A peace that's about to explode

As more than 10,000 NATO troops prepare to leave Bosnia, the Clinton administration is simply hoping stability will last until Election Day.

Dec 6, 1999 | Four years after Serbian President Slobodan Milosevic, Croatian President Franjo Tudjman and Bosnian President Alija Izetbegovic gathered in Paris to sign an American-negotiated peace agreement to end the Bosnian war, it appears that the Bosnian peace process may depend not on the three Dayton signatories but on the outcome of the upcoming U.S. presidential elections.

Today, Milosevic is indicted for war crimes, Tudjman is close to death in a coma in Zagreb and Izetbegovic's political associates have been accused of skimming millions of dollars from Western reconstruction assistance. Of the leading U.S. presidential candidates, only one, Vice President Al Gore, has voiced commitment to sustaining the U.S. investment in maintaining peace in Bosnia. Despite the presence of thousands of NATO troops and billions of dollars in reconstruction assistance, domestic stability has failed to take hold.

The prospect that Bosnia may not have a NATO peacekeeping force much longer and millions of dollars in reconstruction assistance may soon disappear has sent a shiver of panic through Bosnia, where a four-year-long war killed more than 200,000 people in the worst atrocities in Europe since the Holocaust. Since the peace agreement was signed in December 1995, the Bosnian peace process has floundered on key issues -- despite the infusion of $5 billion in reconstruction assistance, the presence of 30,000 NATO-led peacekeeping troops and a legion of international experts working to breathe life into democratic governing institutions. More than 1 million Bosnians have still not been able to return to their homes in areas that are controlled by other ethnic groups, dozens of the worst war crimes suspects have not been arrested and Bosnia's Western-designed governing institutions are dysfunctional.

Adding to the concern by Balkan watchers about the prospects for lasting peace in Bosnia is the fact that Texas Gov. George W. Bush and former New Jersey Sen. Bill Bradley have laid out foreign-policy platforms that criticize U.S. military interventions in the Balkans. Both candidates say the missions are exhausting military resources for conflicts that lie outside the nation's vital national-security interests.
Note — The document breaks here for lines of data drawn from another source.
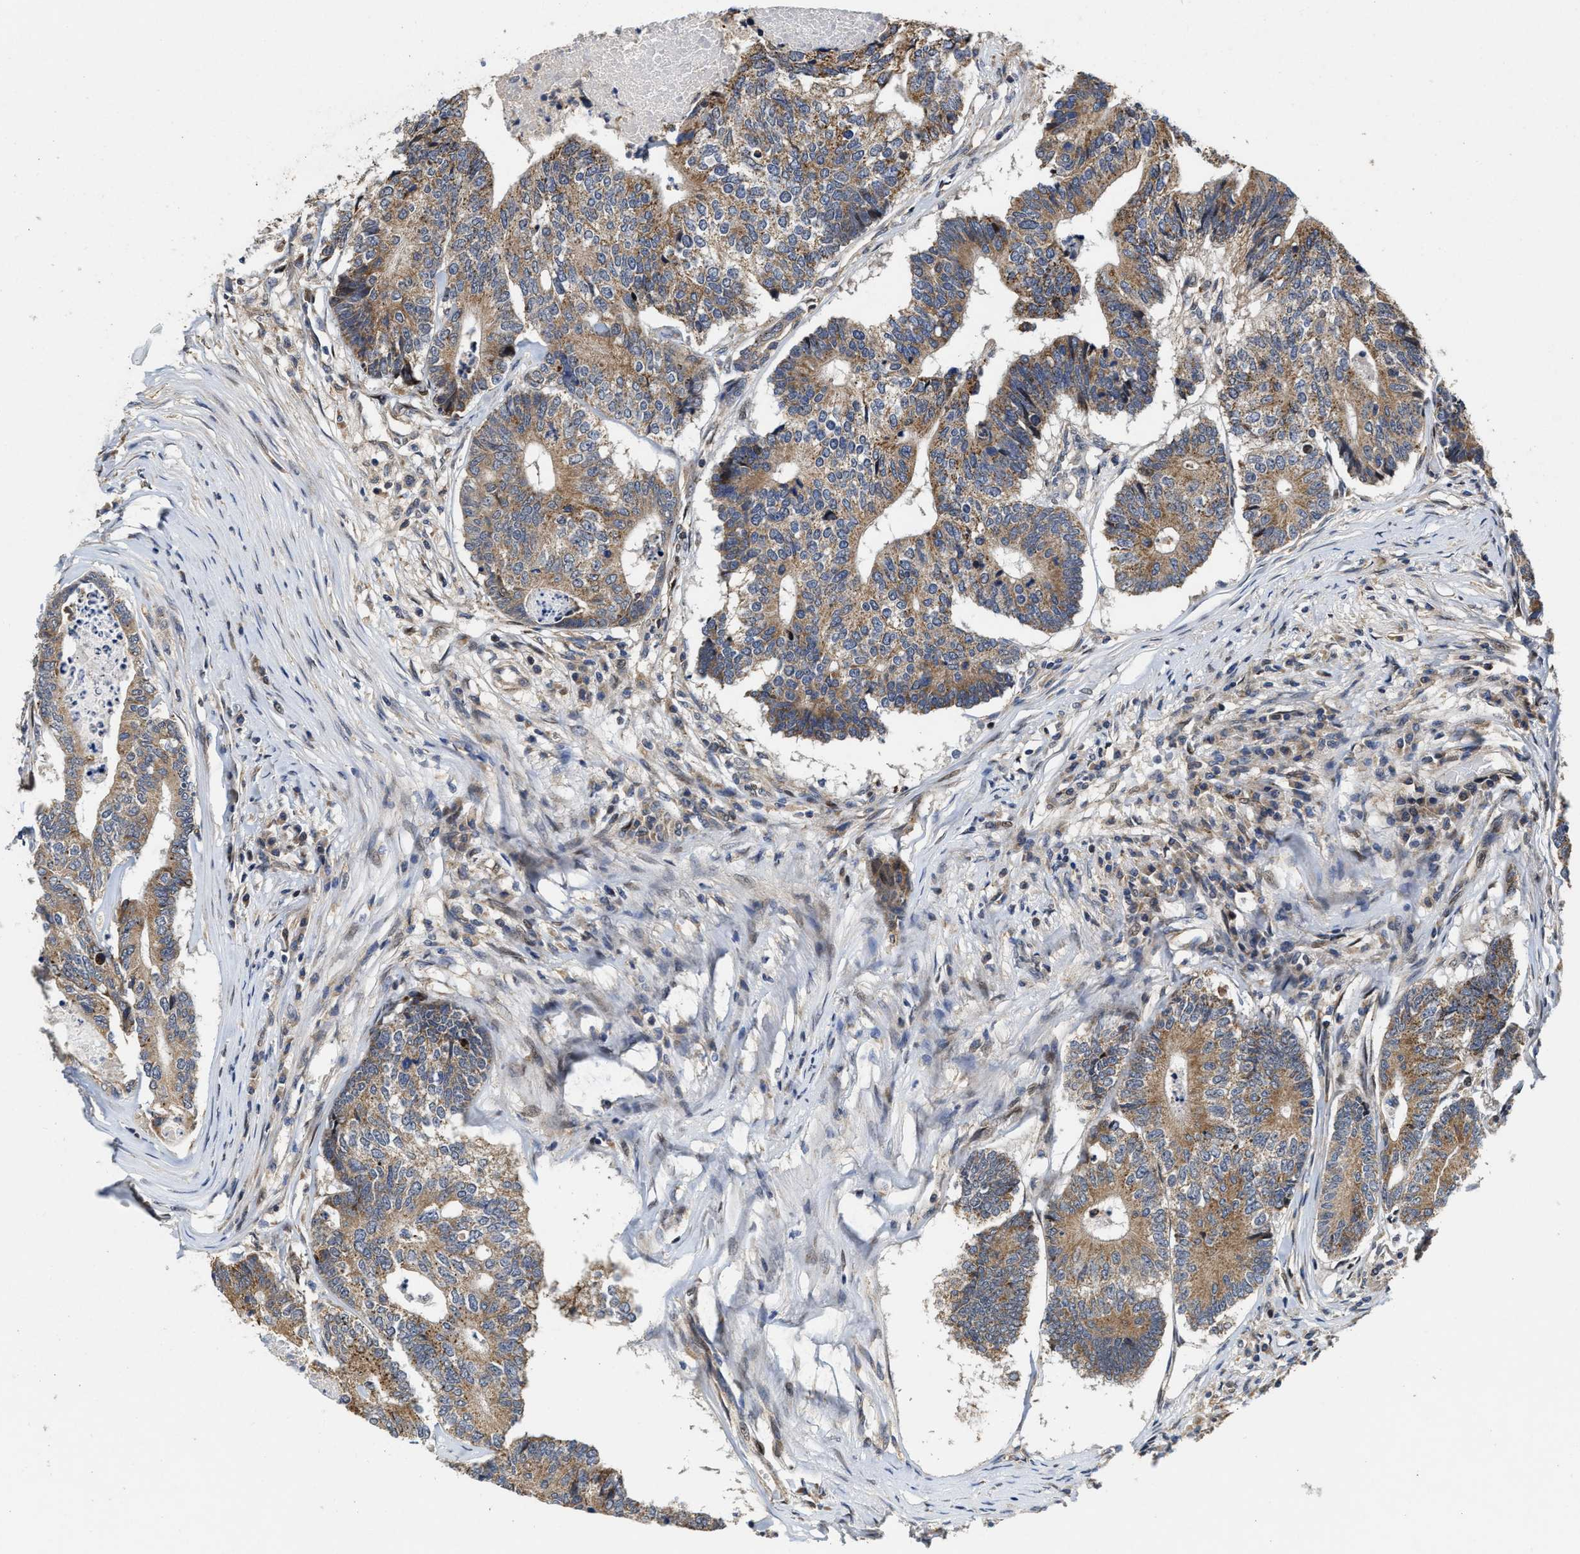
{"staining": {"intensity": "moderate", "quantity": ">75%", "location": "cytoplasmic/membranous"}, "tissue": "colorectal cancer", "cell_type": "Tumor cells", "image_type": "cancer", "snomed": [{"axis": "morphology", "description": "Adenocarcinoma, NOS"}, {"axis": "topography", "description": "Colon"}], "caption": "Moderate cytoplasmic/membranous protein positivity is seen in about >75% of tumor cells in adenocarcinoma (colorectal).", "gene": "SCYL2", "patient": {"sex": "female", "age": 67}}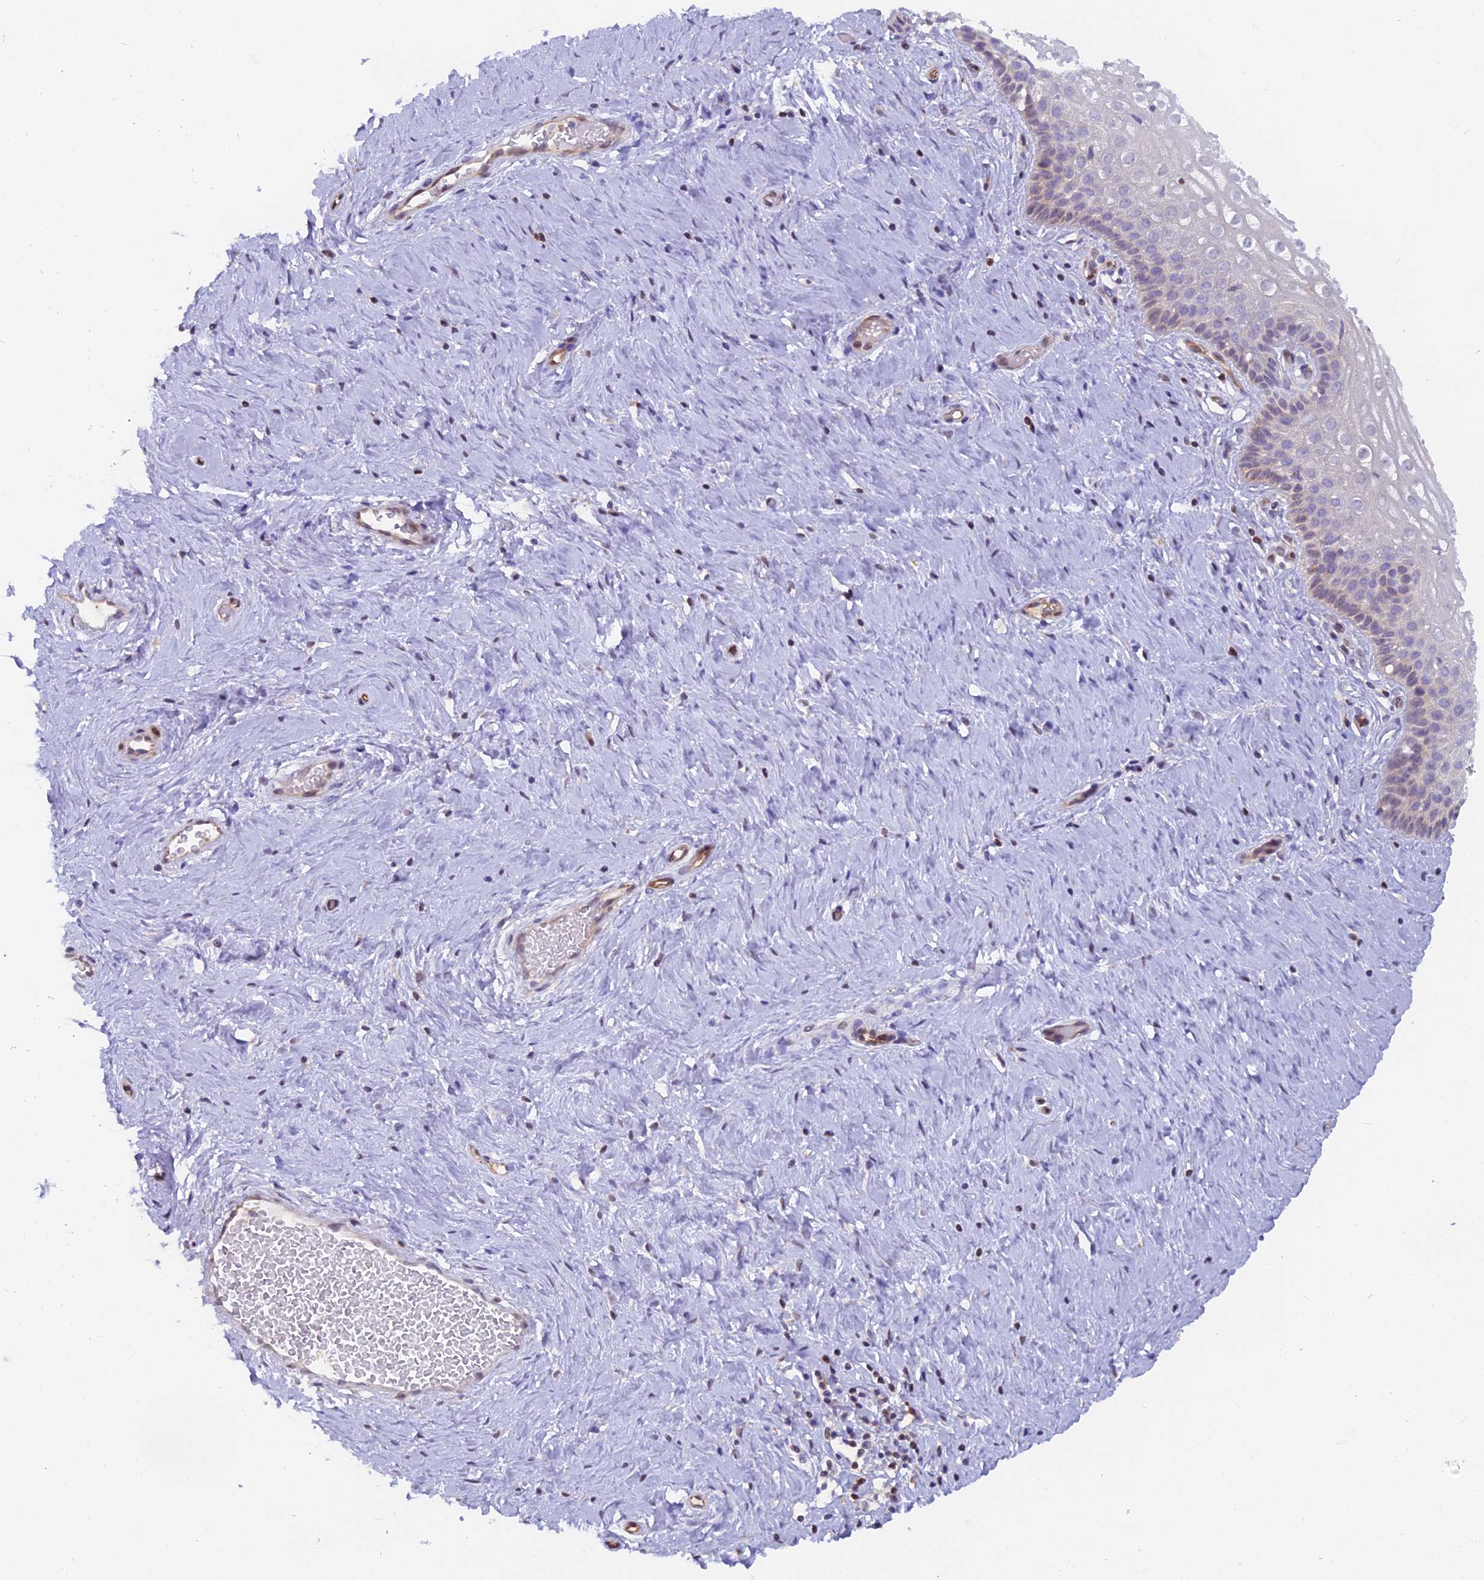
{"staining": {"intensity": "moderate", "quantity": "25%-75%", "location": "cytoplasmic/membranous"}, "tissue": "cervix", "cell_type": "Glandular cells", "image_type": "normal", "snomed": [{"axis": "morphology", "description": "Normal tissue, NOS"}, {"axis": "topography", "description": "Cervix"}], "caption": "Immunohistochemistry (IHC) photomicrograph of benign cervix stained for a protein (brown), which reveals medium levels of moderate cytoplasmic/membranous positivity in about 25%-75% of glandular cells.", "gene": "FAM118B", "patient": {"sex": "female", "age": 33}}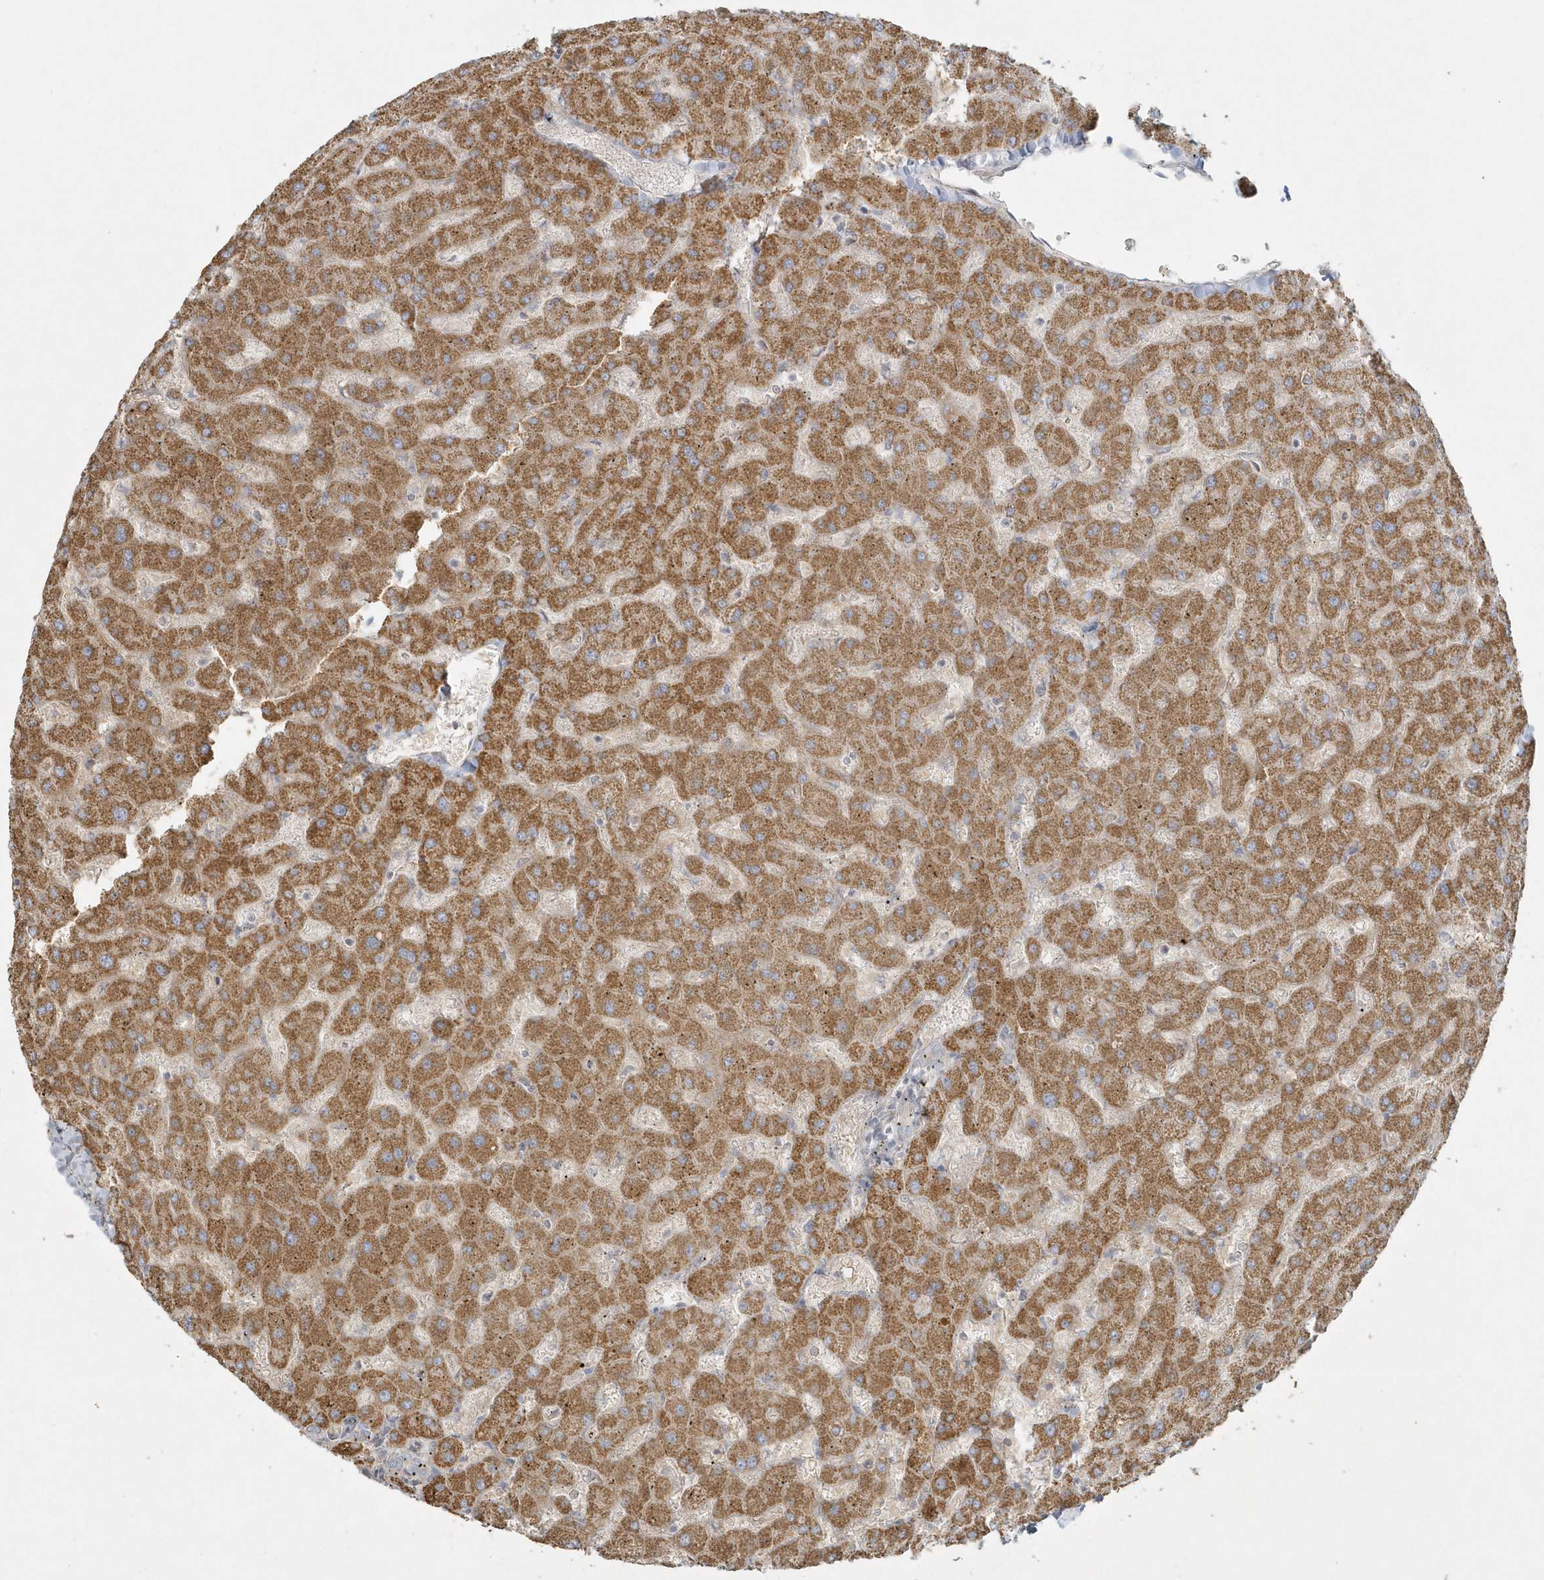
{"staining": {"intensity": "negative", "quantity": "none", "location": "none"}, "tissue": "liver", "cell_type": "Cholangiocytes", "image_type": "normal", "snomed": [{"axis": "morphology", "description": "Normal tissue, NOS"}, {"axis": "topography", "description": "Liver"}], "caption": "Image shows no significant protein positivity in cholangiocytes of unremarkable liver. (DAB immunohistochemistry, high magnification).", "gene": "BLTP3A", "patient": {"sex": "female", "age": 63}}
"I don't think the United States can be a policeman to the world. We don't have the resources or the wisdom," Bradley told an audience at the Fletcher School of Law and Diplomacy at Tufts University. In a recent foreign policy address at the Ronald Reagan Presidential Library, Governor Bush said his foreign policy would focus on trade, Russia and China, and would frown on unclear peacekeeping missions in the Balkans.

Arizona Sen. John McCain, who initially voiced criticism of NATO air strikes in Kosovo, has since said the Clinton administration was wrong to have not considered using ground troops in Kosovo. McCain has repeatedly called for Europe to take the lead in the Bosnia peace efforts, and is scheduled to outline his major foreign-policy initiatives in an address Tuesday.

"Suddenly, we're saying, we're out of here," says James Lyons, the Sarajevo director of the International Crisis Group, a Western think tank and advocacy group that has recently issued a report on the Bosnia situation. Bosnian "'ownership' of the peace process has become the big buzzword. In the end, the international community wants to disengage."

This week, SFOR began withdrawals that will take the force down from 30,000 troops to a projected 19,000 by April. Several factors are driving the new sense of urgency to scale back troop deployments in Bosnia. Increasingly, the Pentagon is complaining that its force readiness is being jeopardized by extended heavy troop commitments in the Balkans. In addition to its troops in Bosnia, the United States has recently committed 6,000 troops to a 42,000-strong NATO-led peacekeeping mission in nearby Kosovo.

In addition, Western officials have grown exasperated with Bosnian officials who have consistently obstructed key aspects of the peace process, such as minority refugee return. This week, the top international official in Bosnia, Austrian diplomat Wolfgang Petritsch, fired 22 Bosnian Serbian, Croatian and Muslim mayors and local office holders for obstructing the peace, and banned them from political life forever.

"There is a certain urgency, because support for the peace process in Bosnia Herzegovina is decreasing," said Alexandra Stieglmayer, a spokesperson for Petritsch, about the firings. The NATO-led stabilization force for Bosnia, SFOR, "is now reducing the number of troops in the country by a third. And it's getting increasingly difficult to get donor support for Bosnia."